Mesdames Rabault et Berger, la Commission européenne répondra officiellement à la question portant sur la croissance potentielle, dont l'importance et la pertinence ne m'ont pas échappé. Nous avons commencé à en parler lors de l'Eurogroupe informel tenu à Amsterdam il y a un petit mois ; le président de l'Eurogroupe et moi-même faisons confiance aux travaux d'un groupe technique sur la croissance potentielle, qui doit rendre ses conclusions à l'automne prochain, et nous agirons. Lorsque nous avons examiné le budget de l'Italie dans le cadre du semestre européen, nous avons calculé la croissance potentielle à partir d'un cycle de quatre ans et non de deux. Je suis favorable à une révision de nos règles, dans le sens d'une simplification, d'une plus grande lisibilité – si nous avions décidé de lancer une procédure de déficit excessif contre l'Italie sur le fondement de son endettement, personne n'aurait compris notre décision, pourtant légitime, puisque son déficit s'élèvera à 1,8 % de son PIB l'an prochain – et d'une meilleure prise en compte du cycle économique. J'ai de la sympathie pour votre démarche, qui est considérée avec beaucoup de sérieux.

Je suis également sensible aux remarques sur la base taxable en matière de TVA, mais les États devront être responsables s'ils recouvraient la compétence dans ce domaine, en ne décidant pas d'un taux réduit généralisé. On définirait d'ailleurs des critères pour encadrer l'inscription des produits sur la liste de ceux bénéficiant d'un taux réduit.

Dans le dossier de l'ACCIS, nous commencerons par définir une assiette commune avant de lancer le processus de consolidation. Il ne s'agit pas d'un projet nouveau, puisqu'il se trouve sur la table du Conseil depuis 2010, même s'il a été retiré pour obsolescence. Les Irlandais s'opposent à la consolidation, car de nombreux sièges sociaux sont implantés dans leur pays. Une période d'acclimatation serait pertinente, d'où notre volonté d'avancer en deux étapes.
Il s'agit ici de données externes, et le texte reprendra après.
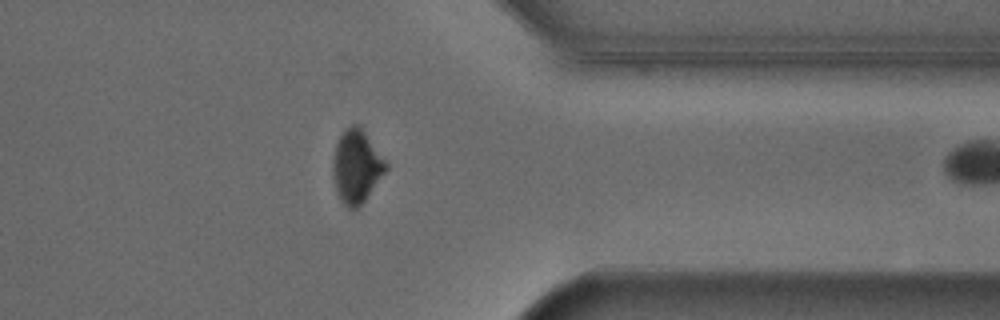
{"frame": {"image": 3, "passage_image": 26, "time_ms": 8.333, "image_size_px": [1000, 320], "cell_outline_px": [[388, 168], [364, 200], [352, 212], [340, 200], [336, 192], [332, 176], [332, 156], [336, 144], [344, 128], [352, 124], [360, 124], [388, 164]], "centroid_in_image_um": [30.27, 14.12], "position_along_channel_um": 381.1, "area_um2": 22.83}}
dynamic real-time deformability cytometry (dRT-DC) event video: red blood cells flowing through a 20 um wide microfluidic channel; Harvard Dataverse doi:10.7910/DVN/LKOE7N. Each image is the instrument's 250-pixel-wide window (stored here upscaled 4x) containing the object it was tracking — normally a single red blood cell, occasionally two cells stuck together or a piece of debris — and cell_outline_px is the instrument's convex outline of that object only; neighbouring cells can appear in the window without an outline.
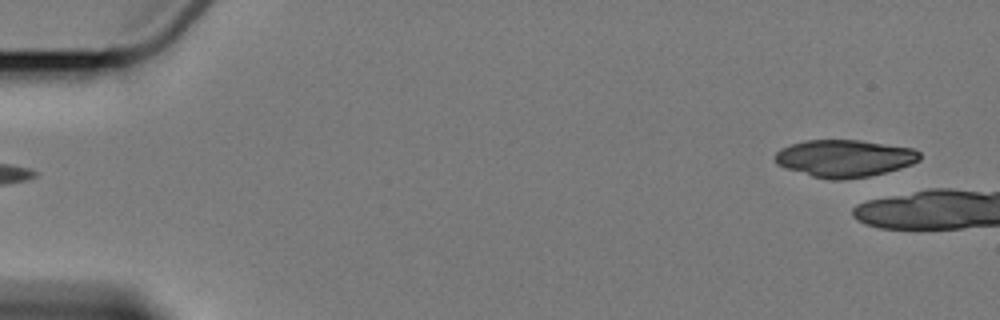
{"species": "Egyptian fruit bat (a non-hibernating species)", "species_latin": "Rousettus aegyptiacus", "temperature_condition": "cold", "stored_images_in_passage": 5, "camera_frame_rate_fps": 3000, "um_per_image_px": 0.085, "animal": {"sex": "female"}, "frame": {"image": 1, "passage_image": 5, "time_ms": 5.0, "image_size_px": [1000, 320], "cell_outline_px": [[920, 160], [912, 164], [900, 168], [868, 176], [840, 180], [832, 180], [812, 176], [776, 164], [776, 152], [780, 148], [804, 140], [860, 140], [912, 148], [920, 152]], "centroid_in_image_um": [71.79, 13.45], "position_along_channel_um": 13.2, "area_um2": 31.15}}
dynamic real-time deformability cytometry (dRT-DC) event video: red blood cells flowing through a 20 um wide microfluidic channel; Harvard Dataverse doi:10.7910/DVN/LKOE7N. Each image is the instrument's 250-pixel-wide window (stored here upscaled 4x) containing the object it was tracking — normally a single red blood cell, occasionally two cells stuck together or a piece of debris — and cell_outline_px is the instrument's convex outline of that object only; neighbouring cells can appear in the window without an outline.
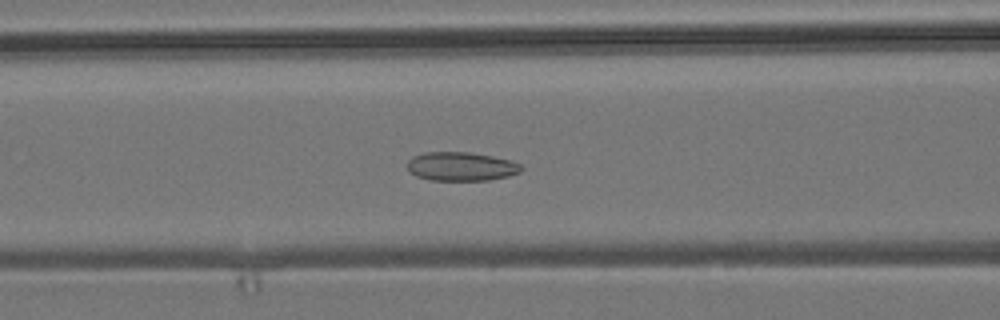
{"species": "common noctule bat (a hibernating species)", "species_latin": "Nyctalus noctula", "temperature_condition": "room temperature", "stored_images_in_passage": 40, "camera_frame_rate_fps": 3000, "um_per_image_px": 0.085, "animal": {"sex": "male", "body_mass_g": 19.2, "forearm_length_mm": 51.8}, "frame": {"image": 1, "passage_image": 11, "time_ms": 3.333, "image_size_px": [1000, 320], "cell_outline_px": [[524, 168], [520, 172], [508, 176], [488, 180], [428, 180], [416, 176], [408, 172], [408, 160], [412, 156], [424, 152], [472, 152], [512, 160], [520, 164]], "centroid_in_image_um": [39.19, 14.14], "position_along_channel_um": 127.4, "area_um2": 19.36}}
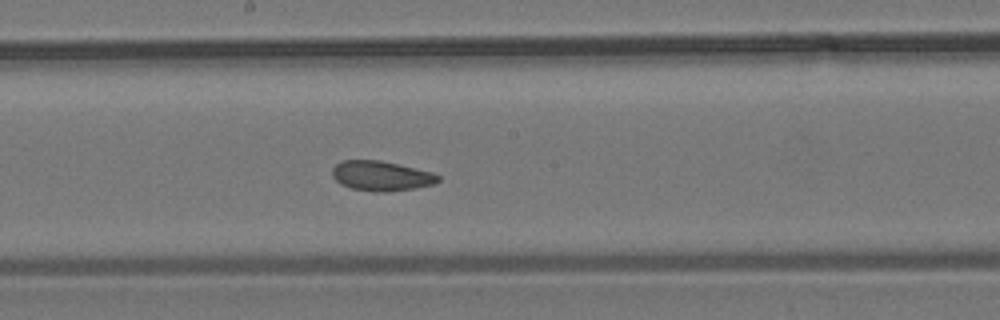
{"frame": {"image": 2, "passage_image": 18, "time_ms": 5.667, "image_size_px": [1000, 320], "cell_outline_px": [[440, 180], [432, 184], [416, 188], [384, 192], [372, 192], [352, 188], [340, 184], [332, 176], [332, 168], [336, 164], [344, 160], [380, 160], [432, 172], [440, 176]], "centroid_in_image_um": [32.39, 14.95], "position_along_channel_um": 215.8, "area_um2": 18.38}}
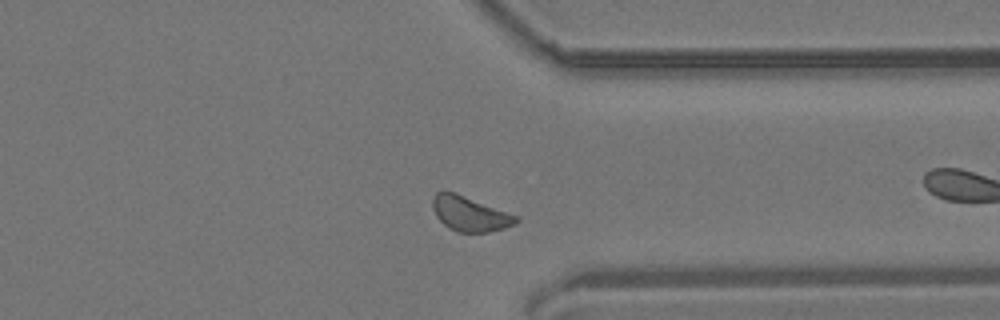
{"frame": {"image": 3, "passage_image": 27, "time_ms": 8.667, "image_size_px": [1000, 320], "cell_outline_px": [[520, 220], [516, 224], [504, 228], [488, 232], [456, 232], [448, 228], [436, 216], [432, 208], [432, 200], [436, 192], [456, 192], [520, 216]], "centroid_in_image_um": [39.97, 18.17], "position_along_channel_um": 371.4, "area_um2": 17.17}, "authors_computed_cell_mechanics": {"area_um2": 18.207, "velocity_mm_per_s": 3.7987, "shape_relaxation_time_tau1_ms": null, "shape_relaxation_time_tau2_ms": 2.0174, "deformation_change_tau1": null, "deformation_change_tau2": 0.0809}}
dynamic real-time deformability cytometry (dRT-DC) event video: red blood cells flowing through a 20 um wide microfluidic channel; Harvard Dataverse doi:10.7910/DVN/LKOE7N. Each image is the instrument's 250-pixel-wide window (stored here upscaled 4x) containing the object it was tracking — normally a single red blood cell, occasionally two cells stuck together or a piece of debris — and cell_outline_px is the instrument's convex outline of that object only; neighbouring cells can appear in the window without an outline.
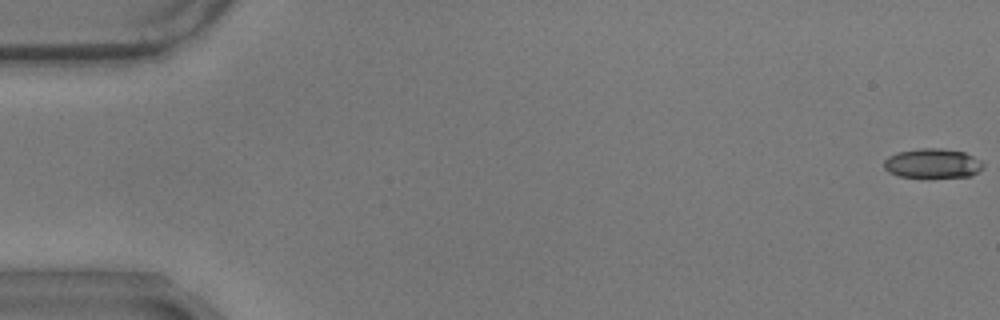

Monsieur Lefebvre, je vous remercie de m'avoir rassuré sur la trajectoire des finances publiques ; je ne suis pas inquiet, mais je reste vigilant comme l'exige mon travail de commissaire européen. Le programme de stabilité de la France affiche une prévision de déficit budgétaire de 3,3 %, et les prévisions officielles de la Commission s'avèrent légèrement plus optimistes et évaluent le déficit budgétaire français à 3,2 % cette année. Le passage de 3,2 % à 2,8 %, scénario que nous avons retenu alors que le programme de stabilité annonce que le déficit budgétaire ne sera que de 2,7 % en 2017, constitue un pas qu'il n'est pas impossible de franchir. Encore faut-il que la politique budgétaire soit conduite avec sérieux et que les dépenses supplémentaires soient compensées par des économies correspondantes – si possible intelligentes, monsieur le président ! La Commission recevra en octobre 2017 l'avant-projet de budget de la France et exercera ses prérogatives en la matière. J'espère que nous constaterons que les engagements pris ont été tenus.

Monsieur Hetzel, le pacte n'est pas en péril : nos décisions sur l'Espagne et le Portugal répondent à notre désir de ne pas briser la reprise dans des pays qui ont consenti des efforts, mais où la situation du chômage reste préoccupante. Nous avons un nouveau rendez-vous début juillet, après les élections espagnoles, où nous prendrons nos responsabilités. Je ne partage pas votre analyse économique, et la plupart des instituts non plus d'ailleurs. On n'a pas besoin en ce moment de plus de consolidation budgétaire ; le FMI et l'OCDE demandent une contribution plus positive des finances publiques à la croissance. La croissance reste inférieure à 2 % dans la zone euro et les taux d'intérêt restent faibles, si bien que l'objectif ne doit pas être d'atteindre partout l'équilibre budgétaire ! Ce débat sera probablement le vôtre en 2017 et il a lieu en Allemagne, mais il convient de prendre en compte des paramètres démographiques et économiques qui s'avèrent subtils.

Monsieur de Courson, la Commission veut que la dette grecque se réduise significativement, mais aucun État membre n'est prêt à accepter une décote – ou haircut – de la dette grecque. Ce sujet n'existe pas à la table de l'Eurogroupe.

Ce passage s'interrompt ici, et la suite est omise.